EXERCISE BRIEF ▸
Copy the following data exactly and drop the pictures.

BEGIN INPUT FOR THIS TASK

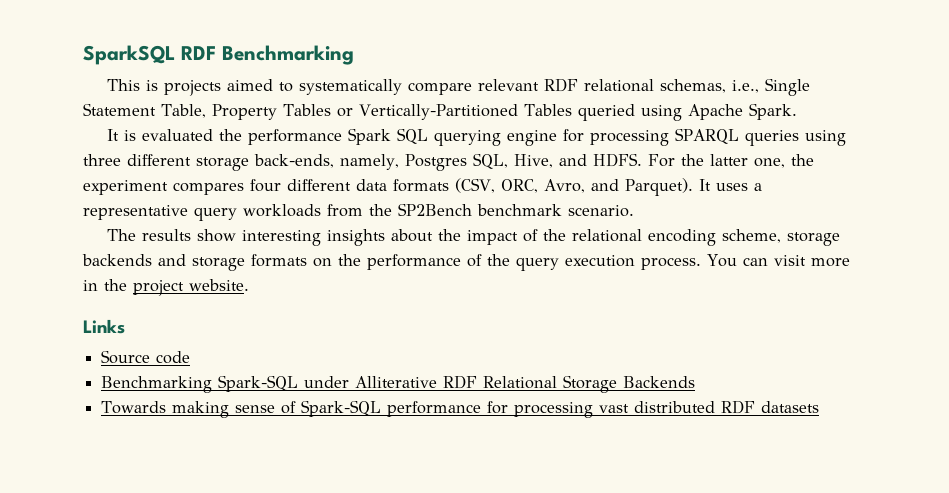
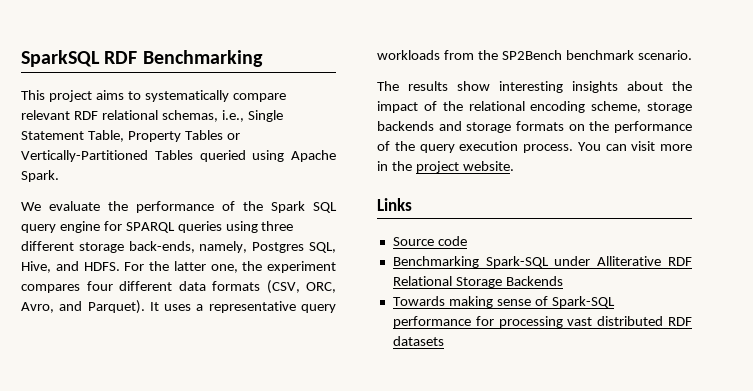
[145,79,273,96] is projects aimed -> [48,90,124,102] project aims
[106,129,342,145] It is evaluated the performance -> [21,201,263,213] We evaluate the performance of the
[433,130,501,146] querying -> [21,224,56,233] query
[589,130,669,146] processing -> (122, 226) none

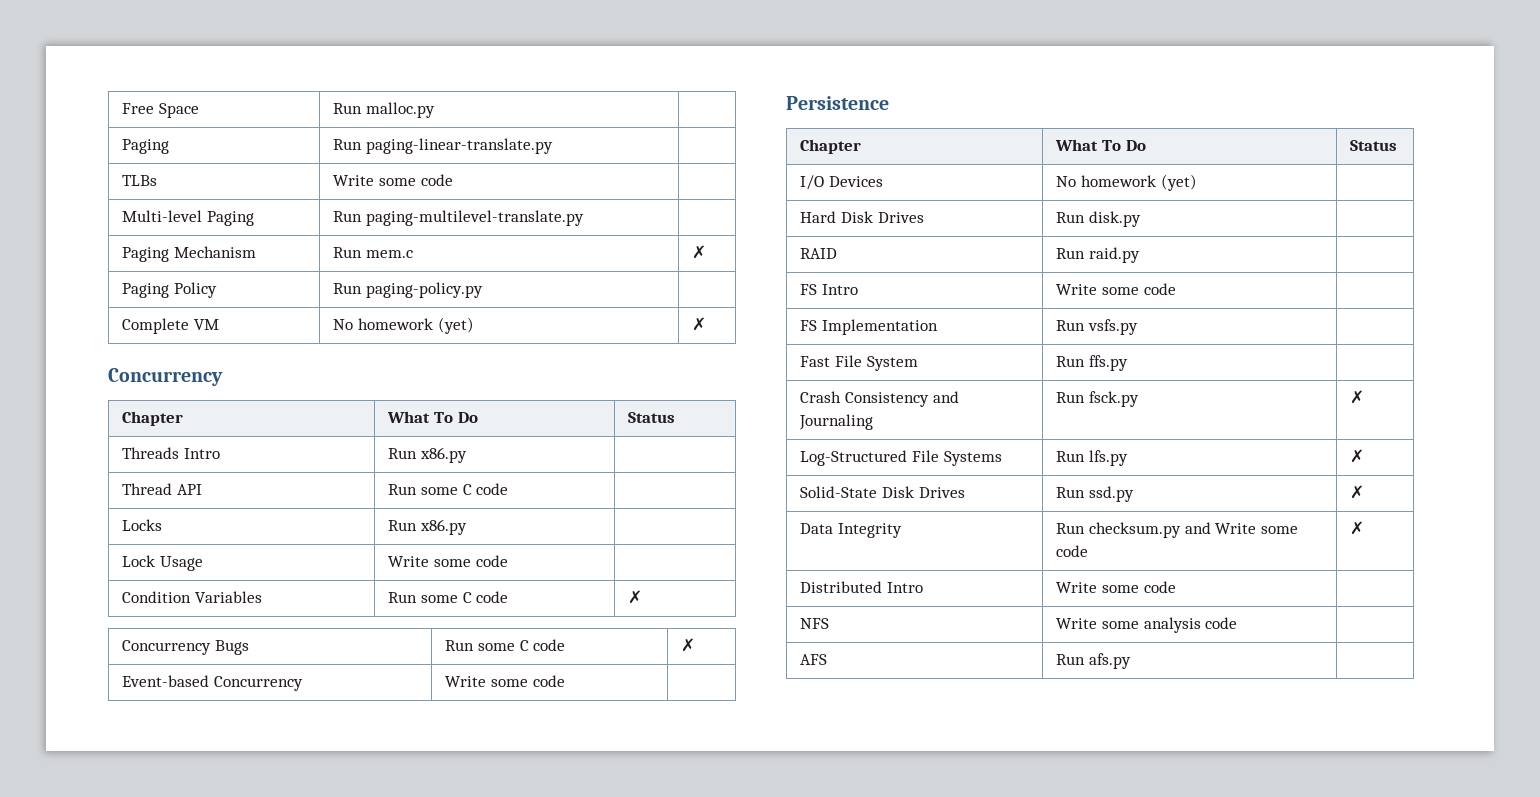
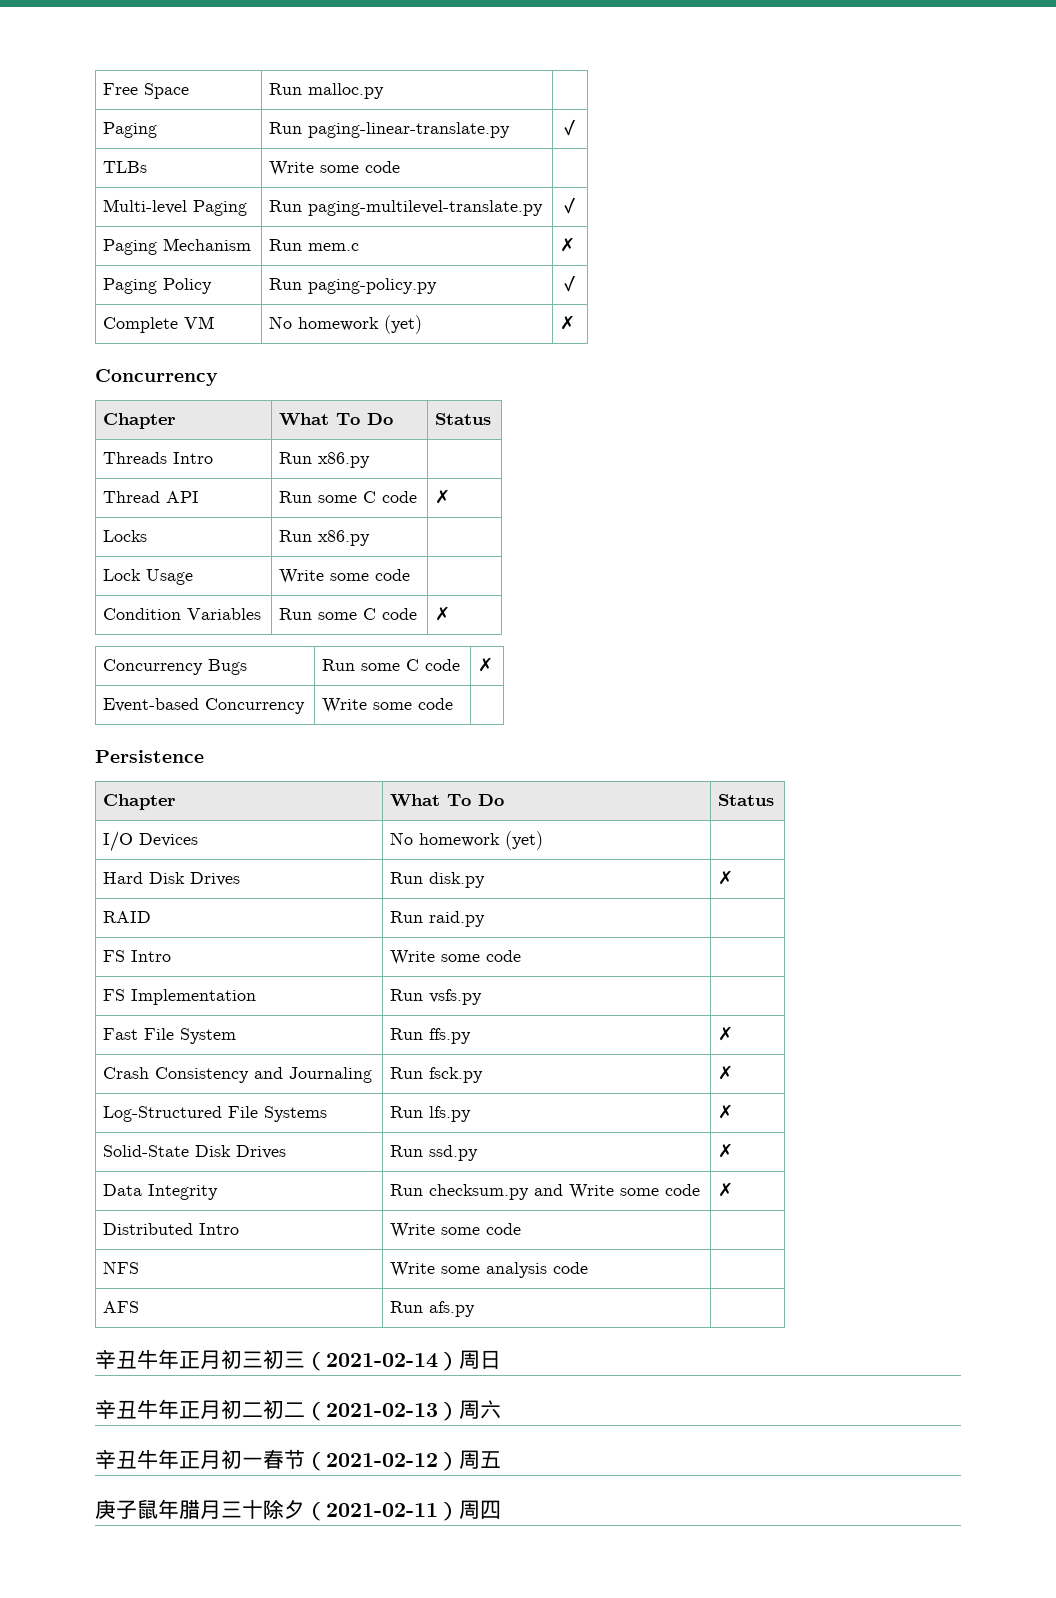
(553, 146) none -> [560,119,579,136] ✓
(584, 218) none -> [560,197,579,214] ✓
(483, 290) none -> [560,275,579,292] ✓
(509, 489) none -> [435,489,451,504] ✗
(1141, 219) none -> [718,870,734,885] ✗
(1128, 363) none -> [718,1026,734,1041] ✗
(1131, 661) none -> [95,1349,501,1371] [95,1399,501,1421] [95,1449,501,1471] [95,1499,501,1521] // 辛丑牛年正月初三初三（2021-02-14）周日 // 辛丑牛年正月初二初二（2021-02-13）周六 // 辛丑牛年正月初一春节（2021-02-12）周五 // 庚子鼠年腊月三十除夕（2021-02-11）周四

END INPUT FOR THIS TASK

SOLUTION TO THIS PROBLEM ▸
[145,79,273,96] is projects aimed -> [48,90,124,102] project aims
[106,129,342,145] It is evaluated the performance -> [21,201,263,213] We evaluate the performance of the
[433,130,501,146] querying -> [21,224,56,233] query
[589,130,669,146] processing -> (122, 226) none

(553, 146) none -> [560,119,579,136] ✓
(584, 218) none -> [560,197,579,214] ✓
(483, 290) none -> [560,275,579,292] ✓
(509, 489) none -> [435,489,451,504] ✗
(1141, 219) none -> [718,870,734,885] ✗
(1128, 363) none -> [718,1026,734,1041] ✗
(1131, 661) none -> [95,1349,501,1371] [95,1399,501,1421] [95,1449,501,1471] [95,1499,501,1521] // 辛丑牛年正月初三初三（2021-02-14）周日 // 辛丑牛年正月初二初二（2021-02-13）周六 // 辛丑牛年正月初一春节（2021-02-12）周五 // 庚子鼠年腊月三十除夕（2021-02-11）周四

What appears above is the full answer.